Text shown:
= Beginning of Section =

Choosing the right surface for data work
Different Claude surfaces handle data differently. Choosing the right one for the task improves both speed and quality.
Claude.ai is best for interactive data analysis — when you want to upload a dataset and have a back-and-forth conversation about what it contains. Upload the CSV, ask Claude to identify anomalies, follow up with specific questions about individual entries, ask for a summary of findings. The conversation flow is essential when the analysis is exploratory.
Claude Code is best for scripted data processing — when you have a defined transformation or analysis to apply. Claude Code can read files directly from your filesystem, process them with Python or PowerShell, and write the output. For security work: processing KAPE output, parsing EZTools CSV files, transforming log exports between formats, or running automated checks across multiple files.
Cowork is best for delegated data work — when you want to hand Claude a folder of files and get back finished analysis without a conversation. Give Cowork access to your evidence folder, describe the analysis you need, and check back when it is done. Cowork handles multi-file operations, parallel subtask coordination, and delivers results directly to your filesystem.
Try it: Upload and analyze sanitized log data
Export a small dataset from your Sentinel workspace (50-100 rows of SigninLogs, CSV format). Sanitize it using the checklist above — replace real usernames, IPs, and domains with fictional values. Upload the sanitized CSV to your Security Operations project in Claude.ai. Ask: "Identify any anomalous sign-in patterns in this dataset. Group findings by category: unusual IPs, unusual times, unusual applications, authentication anomalies." This exercises the full workflow: export → sanitize → upload → analyze. Verify Claude's findings against your own analysis of the same data.
Knowledge checks
Check your understanding
1. You need to analyze 15,000 rows of sign-in log data. What is the best approach?
2. A colleague uploads production sign-in logs to Claude's Free tier without sanitizing the data. What are the risks?
3. You have a folder of KAPE output (multiple CSV files from EZTools parsing) that you need processed into a unified investigation timeline. Which Claude surface is most appropriate?
Key takeaways
Sanitize → pre-filter → upload → analyze. This is the workflow for every data analysis task. Sanitization is non-negotiable on any plan below Enterprise with zero data retention.
CSV with headers is the best format for log data. Claude reads structured columns accurately when headers are present.
Pre-filter large datasets. Claude.ai handles 200-2,000 rows well. For larger datasets, use Claude Code or Cowork.
Choose the right surface. Claude.ai for interactive analysis. Claude Code for scripted processing. Cowork for delegated batch work.
The context window is shared. Large uploads leave less room for Claude’s response. Start new conversations within the same Project when the context fills up.

= End of Section =

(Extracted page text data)
= Beginning of Section =

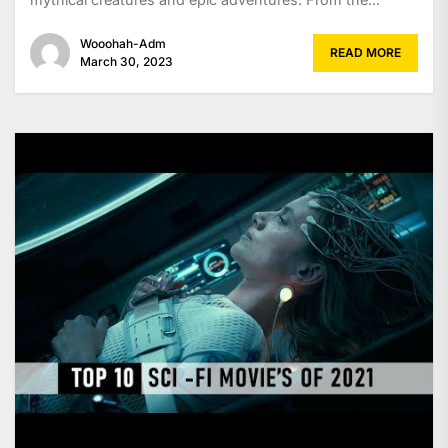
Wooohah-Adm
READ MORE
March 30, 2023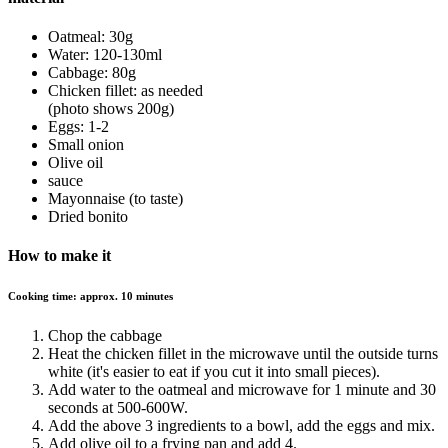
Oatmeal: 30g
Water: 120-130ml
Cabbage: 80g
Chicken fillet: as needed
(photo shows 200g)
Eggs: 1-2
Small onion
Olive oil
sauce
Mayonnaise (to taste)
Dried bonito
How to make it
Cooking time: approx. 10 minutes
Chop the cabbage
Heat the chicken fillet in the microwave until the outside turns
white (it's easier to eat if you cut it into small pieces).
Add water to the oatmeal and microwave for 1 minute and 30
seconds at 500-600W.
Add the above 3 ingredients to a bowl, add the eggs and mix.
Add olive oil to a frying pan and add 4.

= End of Section =

Exercise aim: Decide whether each statement agrees with the text on choosing a Claude surface for data work, answering yes or no and quoting the deciding words of the text: (a) Claude.ai handles datasets of 200 to 2,000 rows well. (b) Cowork needs an ongoing conversation before it delivers its analysis. (c) Claude Code can read files straight from your filesystem.

Output of the exercise:
(a) Yes: "Claude.ai handles 200-2,000 rows well."
(b) No: "get back finished analysis without a conversation."
(c) Yes: "Claude Code can read files directly from your filesystem."